# constitution day



## crc (Jul 4, 2010)

Is constitution day a day which people have off from work and school or not? I know the 8th December is, just don't know if the 6th is.


----------



## Pesky Wesky (May 10, 2009)

crc said:


> Is constitution day a day which people have off from work and school or not? I know the 8th December is, just don't know if the 6th is.

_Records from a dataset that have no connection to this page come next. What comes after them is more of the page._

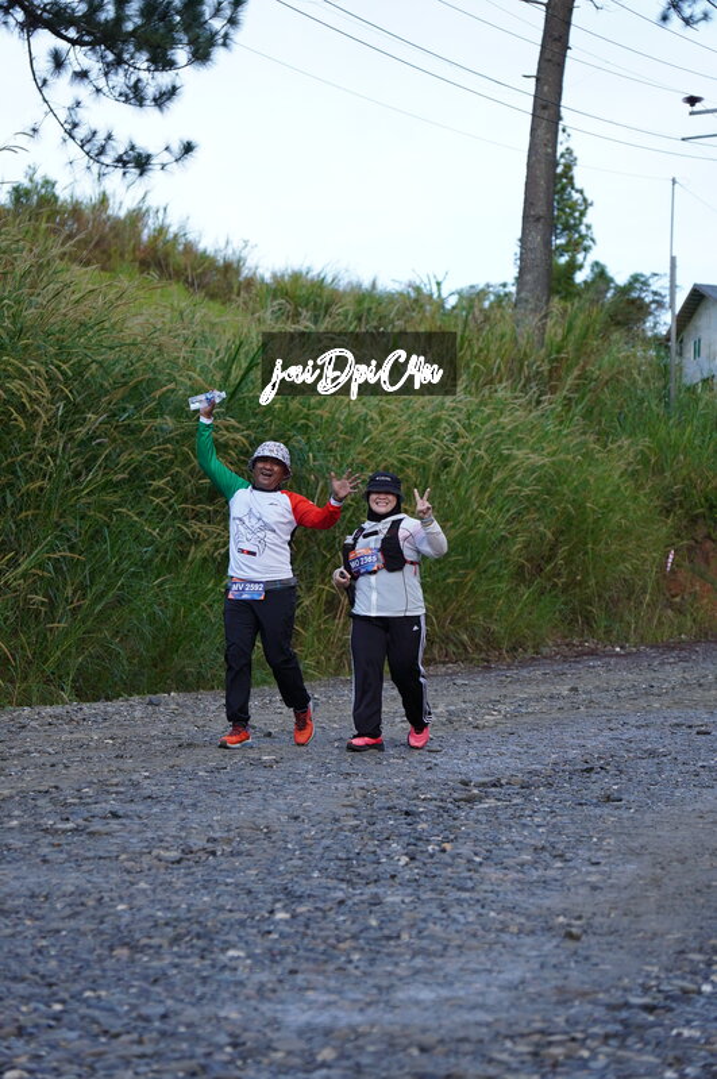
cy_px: 540
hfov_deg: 15.7
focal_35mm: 87
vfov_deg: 23.4
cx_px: 358
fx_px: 2605
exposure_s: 1/500
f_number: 2.8
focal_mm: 58
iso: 320
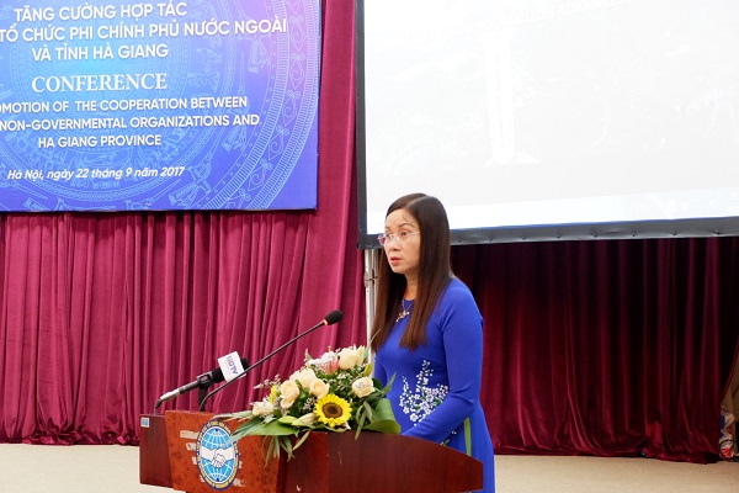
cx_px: 370
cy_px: 246
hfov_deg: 28.1
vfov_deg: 18.9
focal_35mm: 72
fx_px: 1478
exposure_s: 1/25
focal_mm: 48.4
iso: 3200
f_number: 5.6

Yes. The 6th and the 8th of December are National holidays and are always non working. The good thing is that when they fall, as they do this year, with a week day in the middle, you might get the day in between off as well, but it's not a national holiday. It's up to each individual institution.
Here's a list of the national holidays which are 12 and each town or municipio decides 2 more days I think it is to make a total of 14 DAYS holiday a year.
¡¡VIVA ESPAÑA!!
 Calendario Laboral 2010 España - Dias Festivos España 2010 Foro Industrial


----------



## gus-lopez (Jan 4, 2010)

As pesky says , it's a monday & wednesday this year so the tuesday is guaranteed to be taken as well. The best one is when they fall on tuesday & thursday as they will take the monday & the friday for two long weekends & there's no point going in for wednesday only is there ? So now you've got a complete week . I commented a few years back when this happened that we had two 'puentes' ( bridges ) & got the reply , "No, no son puentes es un viaducto ! " :lol: :lol: :lol: :clap2:


----------